内部統制最前線(1):東京ガスのERMへの取り組み
内部統制最前線(2):日立製作所の内部統制、After J-SOXへの取り組み

J-SOXプロジェクトへの参画が人材育成や業務改善の契機になる

今村朗氏

日本マクドナルド
財務本部 経理グループ
上席部長
米国公認会計士
今村朗氏

生川治氏

日本マクドナルド
内部監査室 内部監査室長
公認会計士、公認内部監査人、
公認情報システム監査人
生川治氏

友常清氏

日本マクドナルド
財務本部 本部長付
J-SOXプロジェクト IT統制担当
部長
友常清氏

戸村:現在内部統制への対応プロジェクトを進めていらっしゃるわけですが、どのようなスキルを持った方をメンバーとして集めて取り組んでいらっしゃるのでしょうか?

今村:フルタイムで参加している社員が5人、それから私ともう1人が20%程度の関与だと思います。J-SOXプロジェクトとしては合計で7人ですね。それと米国SOXに詳しい外国人社員をアドバイザーにしています。2007年の9月頃から少しずつ集まり始め、最終的に今のメンバーが揃ったのは2008年の5月頃でした。メンバーの選定に当たっては、もちろん内部統制をうまく進めていくという大前提はありましたが、新たな経験を積んで成長していく人材育成ローテーションの一環であることを強く意識しました。専門的なことについては監査法人さんなどもアドバイザーとして付いていてくださるので、やらなければならないことはおのずと決まってきます。そういう意味では専門性以上に、このJ-SOXプロジェクトで企業全体を俯瞰してもらうことも社員1人1人の大きな糧になると考えています。そのため、内部監査室から移って来たメンバーもいれば、将来は経理部で財務会計に携わってほしいと思うような有望な若手も集めています。

戸村:J-SOXプロジェクトへの参画を人材育成の契機としてとらえていらっしゃるというのは面白いですね。非常に前向きな姿勢を感じます。多くの企業さんに内部統制のお話をうかがいましたが、指名されてしかたなくやっているという人が多いのが現状です。その中で、次のステップに向けたキャリアアップ、スキルアップとつなげて考えていらっしゃるのはすばらしいですね。人材育成が企業理念として根付いているのでしょう。

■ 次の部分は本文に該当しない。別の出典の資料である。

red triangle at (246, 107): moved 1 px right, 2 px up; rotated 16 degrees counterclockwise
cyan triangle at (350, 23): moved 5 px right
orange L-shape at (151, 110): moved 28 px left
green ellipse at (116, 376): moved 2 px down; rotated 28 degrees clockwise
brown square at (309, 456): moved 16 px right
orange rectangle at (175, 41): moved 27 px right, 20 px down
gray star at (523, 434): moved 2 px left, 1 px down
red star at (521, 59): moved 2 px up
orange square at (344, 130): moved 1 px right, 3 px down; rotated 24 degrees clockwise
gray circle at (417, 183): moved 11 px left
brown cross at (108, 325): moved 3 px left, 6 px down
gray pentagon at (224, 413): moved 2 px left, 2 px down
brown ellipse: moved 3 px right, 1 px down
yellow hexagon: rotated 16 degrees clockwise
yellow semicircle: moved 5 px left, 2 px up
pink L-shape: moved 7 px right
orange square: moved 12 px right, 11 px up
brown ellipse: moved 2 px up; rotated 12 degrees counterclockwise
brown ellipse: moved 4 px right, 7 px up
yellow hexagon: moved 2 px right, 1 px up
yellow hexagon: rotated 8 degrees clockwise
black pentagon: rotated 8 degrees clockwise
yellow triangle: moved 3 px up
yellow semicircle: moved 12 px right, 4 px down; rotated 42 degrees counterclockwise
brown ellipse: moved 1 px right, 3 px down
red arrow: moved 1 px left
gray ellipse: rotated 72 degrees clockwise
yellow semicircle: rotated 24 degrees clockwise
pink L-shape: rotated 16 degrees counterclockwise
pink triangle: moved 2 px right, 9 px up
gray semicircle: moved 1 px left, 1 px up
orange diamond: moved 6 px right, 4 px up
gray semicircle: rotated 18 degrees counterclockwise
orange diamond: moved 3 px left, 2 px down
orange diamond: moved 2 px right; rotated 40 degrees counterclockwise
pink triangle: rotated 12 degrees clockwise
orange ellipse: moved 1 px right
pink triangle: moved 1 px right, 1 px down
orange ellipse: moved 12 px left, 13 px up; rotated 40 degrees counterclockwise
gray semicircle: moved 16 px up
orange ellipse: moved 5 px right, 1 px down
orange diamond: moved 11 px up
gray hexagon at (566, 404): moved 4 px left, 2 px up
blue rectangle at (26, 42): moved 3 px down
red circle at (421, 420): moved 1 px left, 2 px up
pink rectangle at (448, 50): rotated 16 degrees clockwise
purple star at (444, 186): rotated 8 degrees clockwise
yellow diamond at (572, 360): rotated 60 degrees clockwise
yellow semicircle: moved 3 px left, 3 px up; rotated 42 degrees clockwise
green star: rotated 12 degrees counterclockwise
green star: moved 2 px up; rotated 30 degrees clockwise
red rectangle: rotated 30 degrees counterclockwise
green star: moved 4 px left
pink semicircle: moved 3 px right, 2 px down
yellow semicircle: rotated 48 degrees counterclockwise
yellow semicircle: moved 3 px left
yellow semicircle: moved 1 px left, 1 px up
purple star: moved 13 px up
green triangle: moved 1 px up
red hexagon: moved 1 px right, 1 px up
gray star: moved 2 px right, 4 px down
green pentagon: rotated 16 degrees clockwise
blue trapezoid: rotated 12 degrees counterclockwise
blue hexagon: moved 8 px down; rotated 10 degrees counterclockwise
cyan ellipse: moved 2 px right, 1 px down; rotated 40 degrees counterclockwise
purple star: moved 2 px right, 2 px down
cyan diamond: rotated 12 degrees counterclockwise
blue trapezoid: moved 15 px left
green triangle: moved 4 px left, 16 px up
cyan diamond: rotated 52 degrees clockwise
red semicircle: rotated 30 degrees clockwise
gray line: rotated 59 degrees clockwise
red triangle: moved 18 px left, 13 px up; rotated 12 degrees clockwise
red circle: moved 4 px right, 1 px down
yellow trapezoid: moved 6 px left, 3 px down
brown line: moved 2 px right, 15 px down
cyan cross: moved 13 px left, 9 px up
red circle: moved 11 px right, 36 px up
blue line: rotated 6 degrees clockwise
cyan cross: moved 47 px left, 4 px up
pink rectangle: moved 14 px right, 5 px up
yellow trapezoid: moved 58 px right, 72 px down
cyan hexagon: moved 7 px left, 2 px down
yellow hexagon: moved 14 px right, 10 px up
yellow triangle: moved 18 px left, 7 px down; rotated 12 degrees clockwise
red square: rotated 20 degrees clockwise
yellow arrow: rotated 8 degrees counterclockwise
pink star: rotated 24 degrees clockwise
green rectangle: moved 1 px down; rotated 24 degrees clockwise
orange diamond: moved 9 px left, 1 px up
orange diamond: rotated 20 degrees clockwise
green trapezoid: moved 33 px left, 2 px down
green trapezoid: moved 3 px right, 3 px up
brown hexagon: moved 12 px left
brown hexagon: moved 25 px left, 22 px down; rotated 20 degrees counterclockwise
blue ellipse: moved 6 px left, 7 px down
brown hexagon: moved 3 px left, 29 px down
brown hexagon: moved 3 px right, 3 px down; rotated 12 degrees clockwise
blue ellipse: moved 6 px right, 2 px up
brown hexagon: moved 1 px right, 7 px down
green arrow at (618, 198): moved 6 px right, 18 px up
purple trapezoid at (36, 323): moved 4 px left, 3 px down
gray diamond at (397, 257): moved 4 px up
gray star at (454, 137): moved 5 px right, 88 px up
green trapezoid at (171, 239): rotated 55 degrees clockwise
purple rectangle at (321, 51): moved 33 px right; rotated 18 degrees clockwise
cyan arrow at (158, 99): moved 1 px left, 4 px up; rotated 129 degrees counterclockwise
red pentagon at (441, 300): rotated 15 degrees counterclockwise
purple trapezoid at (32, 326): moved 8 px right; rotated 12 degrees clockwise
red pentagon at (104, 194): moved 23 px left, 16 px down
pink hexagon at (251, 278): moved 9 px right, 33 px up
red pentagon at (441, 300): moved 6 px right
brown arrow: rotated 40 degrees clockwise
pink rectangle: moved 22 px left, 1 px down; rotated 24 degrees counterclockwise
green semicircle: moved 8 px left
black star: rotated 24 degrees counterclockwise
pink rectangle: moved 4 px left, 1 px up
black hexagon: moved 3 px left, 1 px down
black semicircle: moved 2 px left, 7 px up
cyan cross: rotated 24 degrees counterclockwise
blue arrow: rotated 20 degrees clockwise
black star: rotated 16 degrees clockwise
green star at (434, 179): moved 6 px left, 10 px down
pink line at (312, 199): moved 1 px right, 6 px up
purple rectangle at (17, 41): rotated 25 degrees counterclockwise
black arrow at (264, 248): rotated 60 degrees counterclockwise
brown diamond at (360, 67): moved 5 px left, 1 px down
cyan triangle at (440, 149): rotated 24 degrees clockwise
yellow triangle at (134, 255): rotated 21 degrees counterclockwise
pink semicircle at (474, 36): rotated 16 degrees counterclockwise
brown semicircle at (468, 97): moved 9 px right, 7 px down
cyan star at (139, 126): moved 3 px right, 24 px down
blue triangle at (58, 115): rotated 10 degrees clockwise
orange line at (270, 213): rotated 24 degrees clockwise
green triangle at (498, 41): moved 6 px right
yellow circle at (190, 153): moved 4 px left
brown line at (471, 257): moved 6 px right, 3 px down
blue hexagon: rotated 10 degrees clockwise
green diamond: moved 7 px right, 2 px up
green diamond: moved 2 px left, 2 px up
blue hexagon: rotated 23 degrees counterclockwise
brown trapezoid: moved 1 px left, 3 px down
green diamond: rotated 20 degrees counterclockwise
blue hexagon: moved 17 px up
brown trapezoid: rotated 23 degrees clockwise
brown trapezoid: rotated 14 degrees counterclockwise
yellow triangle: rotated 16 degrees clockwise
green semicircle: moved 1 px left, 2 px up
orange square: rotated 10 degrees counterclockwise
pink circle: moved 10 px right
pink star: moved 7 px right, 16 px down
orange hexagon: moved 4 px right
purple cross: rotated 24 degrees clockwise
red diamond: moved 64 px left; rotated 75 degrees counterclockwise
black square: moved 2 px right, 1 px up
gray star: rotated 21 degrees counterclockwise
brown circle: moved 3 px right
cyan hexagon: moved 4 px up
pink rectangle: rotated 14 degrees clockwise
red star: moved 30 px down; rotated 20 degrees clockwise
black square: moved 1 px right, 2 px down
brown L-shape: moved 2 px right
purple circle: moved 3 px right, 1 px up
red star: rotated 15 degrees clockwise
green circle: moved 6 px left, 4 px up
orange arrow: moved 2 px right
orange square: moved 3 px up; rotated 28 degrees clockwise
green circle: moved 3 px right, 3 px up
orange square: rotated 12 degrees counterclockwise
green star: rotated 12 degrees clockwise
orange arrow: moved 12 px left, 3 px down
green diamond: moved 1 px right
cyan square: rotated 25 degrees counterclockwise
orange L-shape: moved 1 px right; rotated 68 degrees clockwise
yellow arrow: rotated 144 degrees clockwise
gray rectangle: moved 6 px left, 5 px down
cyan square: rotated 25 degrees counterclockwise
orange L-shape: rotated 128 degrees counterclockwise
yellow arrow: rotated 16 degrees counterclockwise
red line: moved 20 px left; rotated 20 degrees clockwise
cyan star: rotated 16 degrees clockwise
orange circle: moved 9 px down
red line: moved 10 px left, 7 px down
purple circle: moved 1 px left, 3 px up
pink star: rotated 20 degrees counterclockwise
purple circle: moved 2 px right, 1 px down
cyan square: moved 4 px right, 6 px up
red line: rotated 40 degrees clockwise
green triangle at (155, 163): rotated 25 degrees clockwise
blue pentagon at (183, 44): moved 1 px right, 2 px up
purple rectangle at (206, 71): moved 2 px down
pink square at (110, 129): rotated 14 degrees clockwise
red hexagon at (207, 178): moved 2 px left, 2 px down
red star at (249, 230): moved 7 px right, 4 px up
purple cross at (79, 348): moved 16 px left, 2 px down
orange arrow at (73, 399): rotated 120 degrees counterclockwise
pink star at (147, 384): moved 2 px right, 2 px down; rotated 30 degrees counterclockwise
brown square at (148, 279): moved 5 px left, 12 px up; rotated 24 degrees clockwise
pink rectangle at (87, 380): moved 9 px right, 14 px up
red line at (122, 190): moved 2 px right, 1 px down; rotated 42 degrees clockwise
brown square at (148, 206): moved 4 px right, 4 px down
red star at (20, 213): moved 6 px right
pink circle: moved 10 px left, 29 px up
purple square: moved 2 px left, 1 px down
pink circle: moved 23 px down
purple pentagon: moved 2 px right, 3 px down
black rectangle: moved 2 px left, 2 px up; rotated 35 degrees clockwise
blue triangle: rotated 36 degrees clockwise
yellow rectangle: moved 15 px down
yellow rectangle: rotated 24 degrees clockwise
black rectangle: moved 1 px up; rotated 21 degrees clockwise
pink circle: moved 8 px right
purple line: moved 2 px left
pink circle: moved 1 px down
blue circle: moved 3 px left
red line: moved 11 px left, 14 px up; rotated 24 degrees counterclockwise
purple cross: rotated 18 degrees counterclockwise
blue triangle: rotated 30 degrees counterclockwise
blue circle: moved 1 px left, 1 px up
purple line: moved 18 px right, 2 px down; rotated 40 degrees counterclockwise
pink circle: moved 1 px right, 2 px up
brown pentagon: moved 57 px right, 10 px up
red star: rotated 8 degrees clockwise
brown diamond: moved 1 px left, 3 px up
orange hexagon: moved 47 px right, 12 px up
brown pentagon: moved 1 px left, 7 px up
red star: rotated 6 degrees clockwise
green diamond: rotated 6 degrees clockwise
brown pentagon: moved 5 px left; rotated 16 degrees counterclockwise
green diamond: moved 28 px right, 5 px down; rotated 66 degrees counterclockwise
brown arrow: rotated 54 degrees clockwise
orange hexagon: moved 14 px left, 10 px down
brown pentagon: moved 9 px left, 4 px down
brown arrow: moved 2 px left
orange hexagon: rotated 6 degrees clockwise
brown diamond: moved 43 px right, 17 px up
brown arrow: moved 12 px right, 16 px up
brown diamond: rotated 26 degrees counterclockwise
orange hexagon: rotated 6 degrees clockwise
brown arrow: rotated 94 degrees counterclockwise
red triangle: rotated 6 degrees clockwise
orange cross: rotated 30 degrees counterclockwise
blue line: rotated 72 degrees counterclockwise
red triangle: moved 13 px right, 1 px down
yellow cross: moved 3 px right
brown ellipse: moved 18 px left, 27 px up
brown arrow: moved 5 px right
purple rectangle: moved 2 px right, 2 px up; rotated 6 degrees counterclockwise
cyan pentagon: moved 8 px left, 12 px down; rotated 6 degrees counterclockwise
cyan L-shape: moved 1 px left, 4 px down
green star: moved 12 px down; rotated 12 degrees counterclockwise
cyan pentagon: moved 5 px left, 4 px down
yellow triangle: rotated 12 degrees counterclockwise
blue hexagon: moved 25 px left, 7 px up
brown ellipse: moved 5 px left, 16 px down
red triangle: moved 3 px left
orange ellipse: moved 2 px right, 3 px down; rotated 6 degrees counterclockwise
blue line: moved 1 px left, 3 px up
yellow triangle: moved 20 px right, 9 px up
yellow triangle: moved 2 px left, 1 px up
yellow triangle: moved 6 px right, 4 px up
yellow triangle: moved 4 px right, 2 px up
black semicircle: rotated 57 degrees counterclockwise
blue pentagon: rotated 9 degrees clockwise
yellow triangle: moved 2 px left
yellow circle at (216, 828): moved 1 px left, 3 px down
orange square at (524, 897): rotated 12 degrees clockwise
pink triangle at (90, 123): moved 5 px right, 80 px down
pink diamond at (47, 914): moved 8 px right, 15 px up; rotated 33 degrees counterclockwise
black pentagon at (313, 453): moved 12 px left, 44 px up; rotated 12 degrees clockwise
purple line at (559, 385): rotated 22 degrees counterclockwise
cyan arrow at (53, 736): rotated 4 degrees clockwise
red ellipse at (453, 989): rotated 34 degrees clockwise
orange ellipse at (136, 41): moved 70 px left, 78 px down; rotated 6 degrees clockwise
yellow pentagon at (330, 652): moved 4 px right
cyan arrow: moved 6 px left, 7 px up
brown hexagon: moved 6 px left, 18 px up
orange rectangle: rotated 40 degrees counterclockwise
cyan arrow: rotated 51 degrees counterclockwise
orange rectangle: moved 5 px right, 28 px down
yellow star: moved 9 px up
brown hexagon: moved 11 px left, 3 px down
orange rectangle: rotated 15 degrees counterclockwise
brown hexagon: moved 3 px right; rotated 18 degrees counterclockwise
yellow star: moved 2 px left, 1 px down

今村:社風としても、そういうところはあると思います。財務本部としてもどんどんローテーションを進めていこうという姿勢を取っています。会社全体では、ビジネスモデルの変革が一つの大きなチャレンジになっています。たとえば、現在フランチャイズ化を進めていることもその一つです。そうした中で将来を見据え、会社全体を見渡して仕事のやり方をよりよくしていかなければなりません。そして、そのチャンスが今、私たちにはあります。このJ-SOXプロジェクトを通じて全社を横断的に見てゆけるチャンスを活かしたい、このチャンスを生かすことで人を成長させてゆきたいと思っています。

戸村:フランチャイズ化が進むと、内部統制の統一的な運用は難しくなっていきますよね。そこで悩んでいらっしゃる部分もあると思いますが、それを解決するために業務改善を進めていくということでしょうか。

今村:フランチャイズ化は、われわれの将来のビジネスの発展のために重要な戦略の一部になります。そのため、効率的な業務運営や効果的な業務の仕組みを目指し業務改善を行っていく必要があります。しかし、J-SOXプロジェクトは、そういうところを一気にすべて変えていこうと考えている訳ではありません。業務改善というのは、日々の自分の仕事を少しずつ変えていく、その積み重ねだと思います。会社全体がこれまでとは違う方向に舵を切ろうとしている中で、1人1人の意識もやはり変わっていかなければならないと思います。J-SOXプロジェクトでも、それを後押ししていきたいと考えたのです。J-SOXに対応したことによって、やらなきゃいけないことが増えたとか、チェックがひとつ増えて面倒になったと言われるよりも、このプロジェクトが進んだおかげで業務が改善できた、無駄な業務をやらなくてよくなった、と、少しでも感じてもらえるようにしたいですね。

戸村:J-SOX対応を契機にして、人材育成や業務改善の芽を育てていこうとしていらっしゃるんですね。

今村:一つ言えることは、厳しい経済情勢の中、一つのプロジェクト、それも直接的に利益を生まないプロジェクトにこれだけのメンバーを揃えることはなかなかないだろうということです。法律でやらなければならないとはいえ、それなりの人件費もかかるわけですから、プラスαも追求していく必要があります。社外のコンサルタントではなく社員がやるからこそ得られるものは何かを考えると、やはり実務に入り込んで実務を理解して他の社員の業務改善をサポートしたり、メンバー自身の成長を志向するのが重要ではないかと思うのです。